20 Watts


20 Watts Reviews Woodhands’ Remorsecapade by JohnCassillo
March 23, 2010, 12:26 am
Filed under: Releases of the Week | Tags: ,

Remorsecapade just doesn't live up to the lofty expectations set by its cover art

PREVIEW: VISIT Woodhands’ MySpace
WE GIVE IT: 12/20 Watts

If nothing else, Woodhands‘ third full-length Remorsecapade has the best album art of 2010. Strangely though, the image of laser-wielding robots chasing after majestic-looking horses seems to fit the effort. Brash, intricate and fun, it’s the perfect tone setter for the collection of electro-pop.

From track to track, Remorsecapade functions as a wild, nearly involuntary ride. Every song starts off as a trip into a world filled with strobe lights and synths, and only lets up for the few seconds you get between each song to catch your breath before the next one starts. “I Should Have Gone With My Friends” probably packs the most punch in this regard.
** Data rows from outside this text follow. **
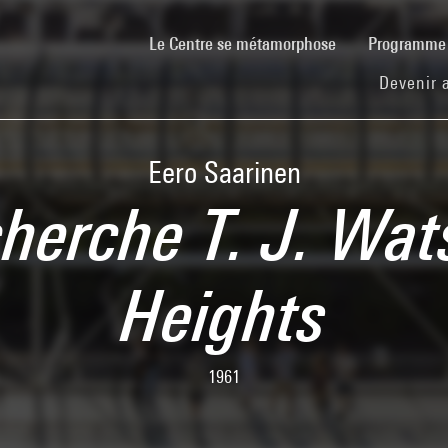
(current)
Le Centre se métamorphose
Programm
Devenir 
Eero Saarinen
herche T. J. Wa
Heights
1961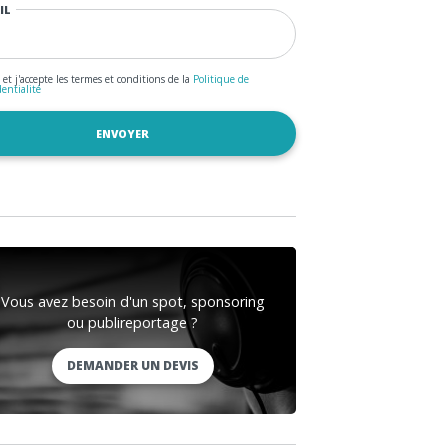
IL
u et j'accepte les termes et conditions de la
Politique de
dentialité
Vous avez besoin d'un spot, sponsoring
ou publireportage ?
DEMANDER UN DEVIS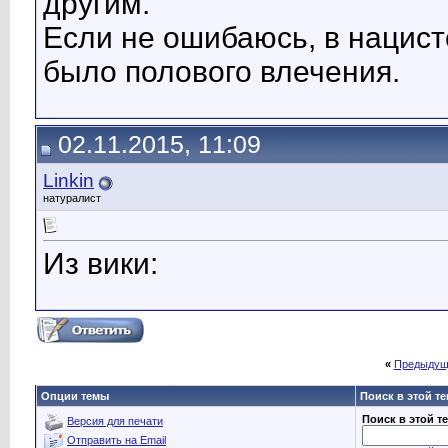
другим.
Если не ошибаюсь, в нацист
было полового влечения.
02.11.2015, 11:09
Linkin
натуралист
Из вики:
«
Предыдущ
Опции темы
Поиск в этой т
Поиск в этой т
Версия для печати
Отправить на Email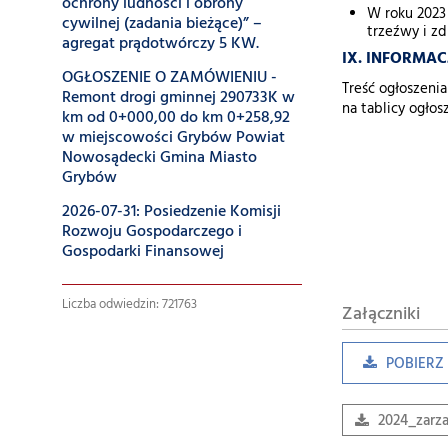
ochrony ludności i obrony
W roku 2023
cywilnej (zadania bieżące)” –
trzeźwy i zd
agregat prądotwórczy 5 KW.
IX. INFORMA
OGŁOSZENIE O ZAMÓWIENIU -
Treść ogłoszeni
Remont drogi gminnej 290733K w
na tablicy ogło
km od 0+000,00 do km 0+258,92
w miejscowości Grybów Powiat
Nowosądecki Gmina Miasto
Grybów
2026-07-31: Posiedzenie Komisji
Rozwoju Gospodarczego i
Gospodarki Finansowej
Liczba odwiedzin: 721763
Załączniki
POBIERZ 
2024_zarza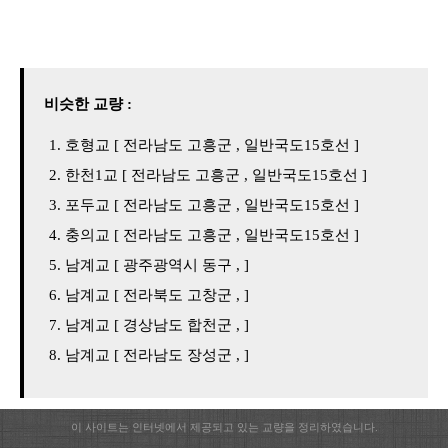
비슷한 교량 :
호형교 [ 전라남도 고흥군 , 일반국도15호선 ]
한천1교 [ 전라남도 고흥군 , 일반국도15호선 ]
포두교 [ 전라남도 고흥군 , 일반국도15호선 ]
충의교 [ 전라남도 고흥군 , 일반국도15호선 ]
남계교 [ 광주광역시 동구 , ]
남계교 [ 전라북도 고창군 , ]
남계교 [ 경상남도 합천군 , ]
남계교 [ 전라남도 장성군 , ]
이 사이트는 인터넷에서 제공되고 있는 교량을 정리하였습니다.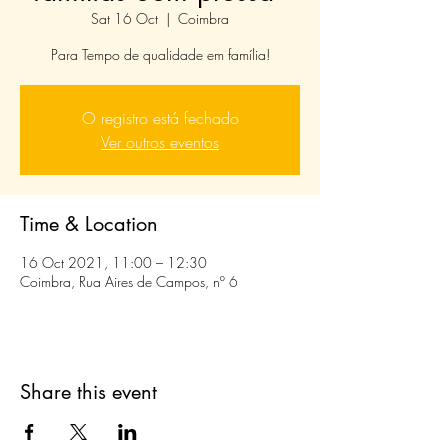
Sat 16 Oct
  |  
Coimbra
Para Tempo de qualidade em família!
O registro está fechado
Ver outros eventos
Time & Location
16 Oct 2021, 11:00 – 12:30
Coimbra, Rua Aires de Campos, nº 6
Share this event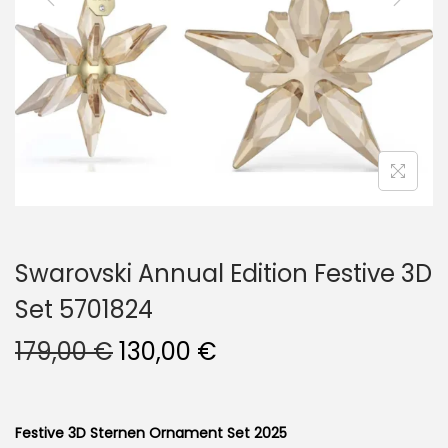
i
o
n
Swarovski Annual Edition Festive 3D
Set 5701824
U
A
179,00
€
130,00
€
r
k
s
t
p
u
Festive 3D Sternen Ornament Set 2025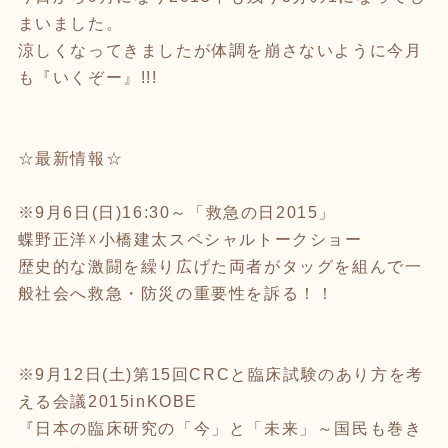
まいました。
涼しくなってきましたが体調を崩さないように今月
も『いくぞー』!!!
☆最新情報☆
※9月6日(日)16:30～「救急の日2015」
蝶野正洋☓小橋建太スペシャルトークショー
歴史的な激闘を繰り広げた両者がタッグを組んで一
般社会へ救急・防災の重要性を訴る！！
※9月12日(土)第15回CRCと臨床試験のあり方を考
える会議2015inKOBE
『日本の臨床研究の「今」と「未来」～国民も巻き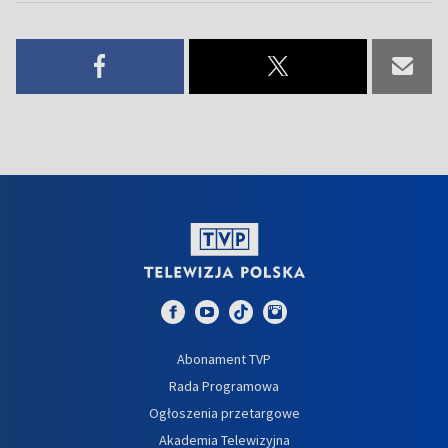
Abonament TVP
Rada Programowa
Ogłoszenia przetargowe
Akademia Telewizyjna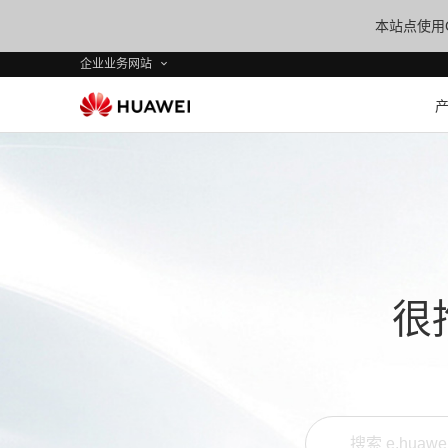
本站点使用C
企业业务网站
很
The standout track doubles as a club banger that would surely grab radio play from a more notable artist. Yet here, it manages to function as the most outrageous example of the record’s capabilities.

Still, some of those capabilities, and the potential displayed by “I Should Have Gone With My Friends” and other tracks like “Talk” are never met by the album as a whole. Though the crazed, frenzied vibe works to garner initial interest and the opening sound bites, it’s not consistent enough to hold your attention for its entirety. “CP24” is just too all-over-the-place, while “Dissembler” seems too relaxed to make sense in the short space. Closer “How to Survive a Remorsecapade” gives it all an impromptu and disappointing finish by just drifting away, and leaving the once thriving club atmosphere as a distant footnote instead of the main takeaway.

For all its visual and audible fun (both realized and unrealized), the album ultimately falls short of what it could have become. Between subpar vocal tracks, indeterminate moods and a loose theme (amongst other issues), Remorsecapade never truly defines itself. Because of this, the effort is almost judged as incomplete, leaving the listener with something to be desired in the big picture.